TESTO IN ESAME |
-------

Contestata dalla comunità scientifica oncologica, bocciata dagli esiti della sperimentazione ufficiale e, nel 2008, anche dalla Cassazione, la cura anti-cancro messa a punto alla fine degli anni '90 dal professor Luigi Di Bella, fisiologo siciliano morto nel 2003, torna oggi sotto i riflettori per la decisione del giudice del Tribunale di Bari, Maria Procoli, di accogliere il ricorso presentato da un malato di cancro che chiedeva di essere curato con il metodo ideato dal medico tra il 1997 e il 1998.

Una decisione subito contestata dalla comunità degli oncologi, che invita a non riaprire la strada a «false speranze» per tanti malati, e dal senatore del Pd Ignazio Marino. Per il ministro della Salute, Renato Balduzzi, si tratta invece di una vicenda che «ha già avuto tempo fa un lungo percorso e si è già definita. Non credo - ha detto - di dover fare alcun commento». Dopo anni di polemiche e la 'bocciatura della cura anche da parte della Cassazione nel 2008 - che disse no al risarcimento danni per la morte di un malato di tumore al quale era stato consegnato in ritardo il cocktail di farmaci della cura - si torna dunque a parlare del contestato metodo. Il giudice ha infatti ordinato alla Asl di Bari la erogazione immediata e gratuita del trattamento, ma il direttore generale della Asl, Domenico Colasanto, ha già firmato il mandato ai legali dell'Azienda sanitaria per opporsi alla decisione del giudice.

-------

DATI |
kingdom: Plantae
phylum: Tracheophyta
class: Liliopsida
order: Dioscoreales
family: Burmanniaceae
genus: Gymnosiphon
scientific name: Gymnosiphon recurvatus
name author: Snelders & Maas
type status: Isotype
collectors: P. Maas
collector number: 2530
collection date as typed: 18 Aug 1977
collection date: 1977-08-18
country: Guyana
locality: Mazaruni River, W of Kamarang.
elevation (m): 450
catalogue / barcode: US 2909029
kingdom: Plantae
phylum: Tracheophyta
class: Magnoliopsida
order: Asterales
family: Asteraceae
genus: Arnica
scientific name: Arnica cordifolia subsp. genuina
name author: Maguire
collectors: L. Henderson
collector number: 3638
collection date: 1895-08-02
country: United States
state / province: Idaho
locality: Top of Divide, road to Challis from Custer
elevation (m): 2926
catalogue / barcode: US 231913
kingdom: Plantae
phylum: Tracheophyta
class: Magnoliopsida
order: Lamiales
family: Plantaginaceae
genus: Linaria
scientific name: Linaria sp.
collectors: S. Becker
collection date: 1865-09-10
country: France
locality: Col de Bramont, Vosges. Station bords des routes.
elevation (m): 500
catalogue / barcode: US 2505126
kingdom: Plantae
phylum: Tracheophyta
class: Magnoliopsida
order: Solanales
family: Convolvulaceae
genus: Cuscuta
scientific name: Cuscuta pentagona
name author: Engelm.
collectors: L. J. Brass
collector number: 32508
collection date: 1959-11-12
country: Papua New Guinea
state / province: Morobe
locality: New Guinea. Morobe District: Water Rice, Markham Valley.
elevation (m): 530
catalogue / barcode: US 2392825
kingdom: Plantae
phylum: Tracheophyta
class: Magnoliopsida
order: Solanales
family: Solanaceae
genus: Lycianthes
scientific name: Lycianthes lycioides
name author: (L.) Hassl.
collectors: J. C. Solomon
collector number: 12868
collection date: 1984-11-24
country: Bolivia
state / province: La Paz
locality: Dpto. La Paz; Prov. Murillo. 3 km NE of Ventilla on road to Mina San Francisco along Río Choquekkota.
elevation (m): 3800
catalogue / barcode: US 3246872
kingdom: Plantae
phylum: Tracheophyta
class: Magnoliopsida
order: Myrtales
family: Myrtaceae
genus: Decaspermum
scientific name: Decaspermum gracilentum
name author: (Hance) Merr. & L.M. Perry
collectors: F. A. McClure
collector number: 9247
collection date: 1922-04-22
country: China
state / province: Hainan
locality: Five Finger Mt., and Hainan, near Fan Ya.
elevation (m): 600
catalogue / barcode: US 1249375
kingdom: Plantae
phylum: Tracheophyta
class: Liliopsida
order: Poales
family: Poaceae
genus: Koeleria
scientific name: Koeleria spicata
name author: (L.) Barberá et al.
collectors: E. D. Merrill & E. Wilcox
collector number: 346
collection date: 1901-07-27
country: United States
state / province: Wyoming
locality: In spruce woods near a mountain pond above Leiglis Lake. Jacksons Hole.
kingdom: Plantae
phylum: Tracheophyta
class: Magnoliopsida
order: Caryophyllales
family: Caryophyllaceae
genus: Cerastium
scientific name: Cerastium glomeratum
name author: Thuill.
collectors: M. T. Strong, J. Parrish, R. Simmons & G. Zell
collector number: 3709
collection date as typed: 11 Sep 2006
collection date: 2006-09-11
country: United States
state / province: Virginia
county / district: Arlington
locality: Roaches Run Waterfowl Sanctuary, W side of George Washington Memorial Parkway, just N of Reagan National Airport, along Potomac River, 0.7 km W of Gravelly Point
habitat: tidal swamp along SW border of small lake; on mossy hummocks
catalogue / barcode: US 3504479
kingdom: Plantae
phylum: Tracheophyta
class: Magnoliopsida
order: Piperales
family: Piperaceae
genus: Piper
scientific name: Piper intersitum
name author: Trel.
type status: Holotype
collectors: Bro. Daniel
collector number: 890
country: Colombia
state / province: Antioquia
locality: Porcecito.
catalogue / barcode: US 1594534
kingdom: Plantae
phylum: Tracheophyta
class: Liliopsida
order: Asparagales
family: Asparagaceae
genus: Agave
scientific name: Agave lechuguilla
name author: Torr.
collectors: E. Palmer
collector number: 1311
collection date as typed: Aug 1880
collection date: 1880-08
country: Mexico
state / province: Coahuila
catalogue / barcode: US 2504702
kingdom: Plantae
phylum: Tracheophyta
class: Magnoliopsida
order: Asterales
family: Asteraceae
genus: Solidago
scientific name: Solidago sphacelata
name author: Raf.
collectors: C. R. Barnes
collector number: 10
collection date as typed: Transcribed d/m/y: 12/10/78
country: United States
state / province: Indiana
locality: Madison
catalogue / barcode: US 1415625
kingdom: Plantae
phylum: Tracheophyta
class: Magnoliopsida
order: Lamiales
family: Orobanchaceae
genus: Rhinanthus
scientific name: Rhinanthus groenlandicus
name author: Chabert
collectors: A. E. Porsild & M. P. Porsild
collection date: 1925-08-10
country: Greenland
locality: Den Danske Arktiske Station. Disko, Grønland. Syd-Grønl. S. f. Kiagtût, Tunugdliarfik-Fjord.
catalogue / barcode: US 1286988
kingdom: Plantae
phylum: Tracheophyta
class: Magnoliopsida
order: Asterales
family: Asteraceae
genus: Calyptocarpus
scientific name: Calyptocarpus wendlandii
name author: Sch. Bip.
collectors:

-------

ISTRUZIONI OPERATIVE | Ricopia dall'articolo sulla cura Di Bella il passo tra "Contestata dalla comunità scientifica" e "1997 e il 1998.", estremi inclusi.

RISULTATO |
Contestata dalla comunità scientifica oncologica, bocciata dagli esiti della sperimentazione ufficiale e, nel 2008, anche dalla Cassazione, la cura anti-cancro messa a punto alla fine degli anni '90 dal professor Luigi Di Bella, fisiologo siciliano morto nel 2003, torna oggi sotto i riflettori per la decisione del giudice del Tribunale di Bari, Maria Procoli, di accogliere il ricorso presentato da un malato di cancro che chiedeva di essere curato con il metodo ideato dal medico tra il 1997 e il 1998.